E a santa Marta: “Quando la chiesa diventa mondana, quando ha dentro di sé lo spirito del mondo… allora diventa una chiesa debole, … che sarà vinta e incapace di portare proprio il Vangelo, il messaggio della croce, lo scandalo della croce. Non può portarlo avanti se è mondana!” (30 aprile 2013).
Si tratta di un tema ordinario nella vita spirituale, che deriva dalle parole di Gesù: essi non sono del mondo come io non sono del mondo (Gv 17,16).
Tema che spesso non viene considerato, perché caduto un po’ nel dimenticatoio.
Anzi nel nostro mondo si ha la sensazione che per essere aggiornati e al passo coi tempi sia quasi normale aderire allo spirito del mondo. Ma allora ci avviamo su strade lontane dal Vangelo! Il Vangelo è oltre il mondo, sempre più avanti!
Papa Francesco lo ha ripreso nella Evangelii gaudium quando tratta della mondanità spirituale in modo esplicito (EG nn. 93-97).
Ma prima di De Lubac e di papa Francesco, a parlare di mondanità spirituale fu un monaco, un certo Vonier, di origine tedesca, salvatosi dal naufragio della nave Sirio in cui perirono il suo superiore e almeno altre 150 persone. Vonier fu il rifondatore della abbazia inglese di Buckfast. Fu teologo ancora oggi apprezzato in Inghilterra.
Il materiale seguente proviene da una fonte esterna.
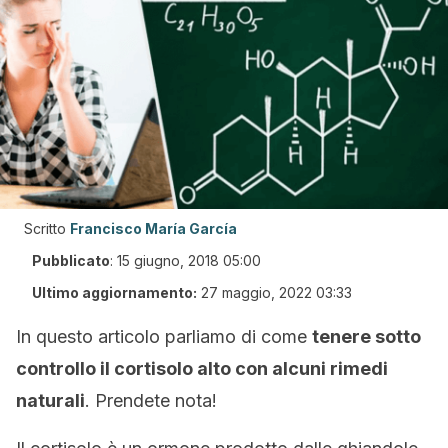
Scritto
Francisco María García
Pubblicato
:
15 giugno, 2018 05:00
Ultimo aggiornamento:
27 maggio, 2022 03:33
In questo articolo parliamo di come
tenere sotto
controllo il cortisolo alto con alcuni rimedi
naturali
. Prendete nota!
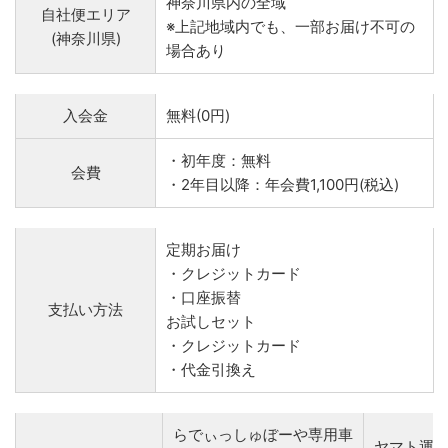
神奈川県内の全域
自社便エリア
※上記地域内でも、一部お届け不可の
(神奈川県)
場合あり
入会金
無料(0円)
・初年度：無料
会費
・2年目以降：年会費1,100円(税込)
定期お届け
・クレジットカード
・口座振替
支払い方法
お試しセット
・クレジットカード
・代金引換え
らでぃっしゅぼーや専用車
ヤマト運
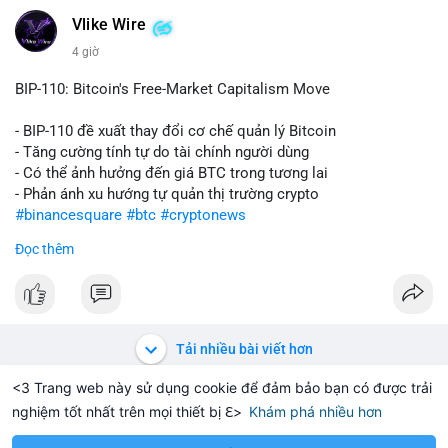
📰 Nguồn: CoinDesk
Vlike Wire
4 giờ
BIP-110: Bitcoin's Free-Market Capitalism Move
- BIP-110 đề xuất thay đổi cơ chế quản lý Bitcoin
- Tăng cường tính tự do tài chính người dùng
- Có thể ảnh hưởng đến giá BTC trong tương lai
- Phản ánh xu hướng tự quản thị trường crypto
#binancesquare
#btc
#cryptonews
Đọc thêm
$btc
#vlikevn
#titanbot
📰 Nguồn: CoinDesk
Tải nhiều bài viết hơn
<3 Trang web này sử dụng cookie để đảm bảo bạn có được trải
nghiệm tốt nhất trên mọi thiết bị ℇ>
Khám phá nhiều hơn
Solana
BNB
$1,870.20
$75.75
-2.68%
SOL
-1.81%
BNB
Per lui la mondanità spirituale parte da un rifiuto ostentato della mondanità materiale. L’uomo di chiesa, vittima delle mondanità spirituali non si compiace di lussi e ricchezze. Può vivere anche in estrema povertà e convincersi di dare esempio di moralità elevata. Ma non si fonda sulla gloria di Dio, bensì sulla propria, trasformandosi in una spiritualità dell’uomo e non di Dio. Un peccato contro lo Spirito, il più grande peccato che può esserci nella chiesa. Una spiritualità senza Dio è la grande tentazione dell’uomo di oggi.
La mondanità spirituale può essere sintetizzata come religiosità delle apparenze o delle rigidità.
Si nasconde dietro apparenze di religiosità.
Non cerca la gloria di Dio, ma la gloria e il benessere umano.
Così anche vari nuovi movimenti religiosi, che, dice papa Francesco, colmano un vuoto lasciato dal razionalismo secolarista, e si presentano o come tendenti al fondamentalismo o come proponenti una spiritualità senza Dio.
Religiosità e movimenti figli del nostro tempo dove il primo posto è dato dalla esteriorità e dall’immediato, dal visibile, veloce, superficiale, provvisorio.
La mondanità spirituale è una tentazione presente nella storia della Chiesa e che ha dato vita a varie categorie di “cristiani senza Cristo”. Quella dei cristiani che «invece di amare la roccia, amano le parole belle, le cose belle» e si rivolgono verso un “dio spray”, un “dio personale”», con atteggiamenti di superficialità e di leggerezza, un Dio che non ponga problemi, un Dio della pace e della quiete dell’anima, non della lotta e della ricerca. Tentazione presente ancora oggi: «cristiani superficiali che credono sì in Dio, ma non in Gesù Cristo. Il Papa li ha definiti «gli gnostici moderni», quelli che cedono alla tentazione di un cristianesimo fluido, non fondato sulla roccia che è Cristo. Non sono cristiani, si mascherano da cristiani, sono schiavi della superficialità, oppure schiavi della rigidità, e soprattutto non sono liberi, perché nella loro vita lo Spirito Santo non trova posto. Ostentano una cura eccessiva della liturgia, della dottrina e del prestigio della chiesa, trasformano la vita della chiesa in vanagloria dietro il fascino delle conquiste sociali e politiche, una attrazione di autostima e di realizzazione autoreferenziale.
Una mondanità spirituale che porta alla guerra tra cristiani, perché più che appartenere alla chiesa intera, essi appartengono a questo o a quel gruppo che si sente differente e speciale.
E’ una sfida cui non si può rispondere con un cristianesimo fatto di devozioni o ipotetiche rivelazioni private, ma con un solido ritorno al Vangelo.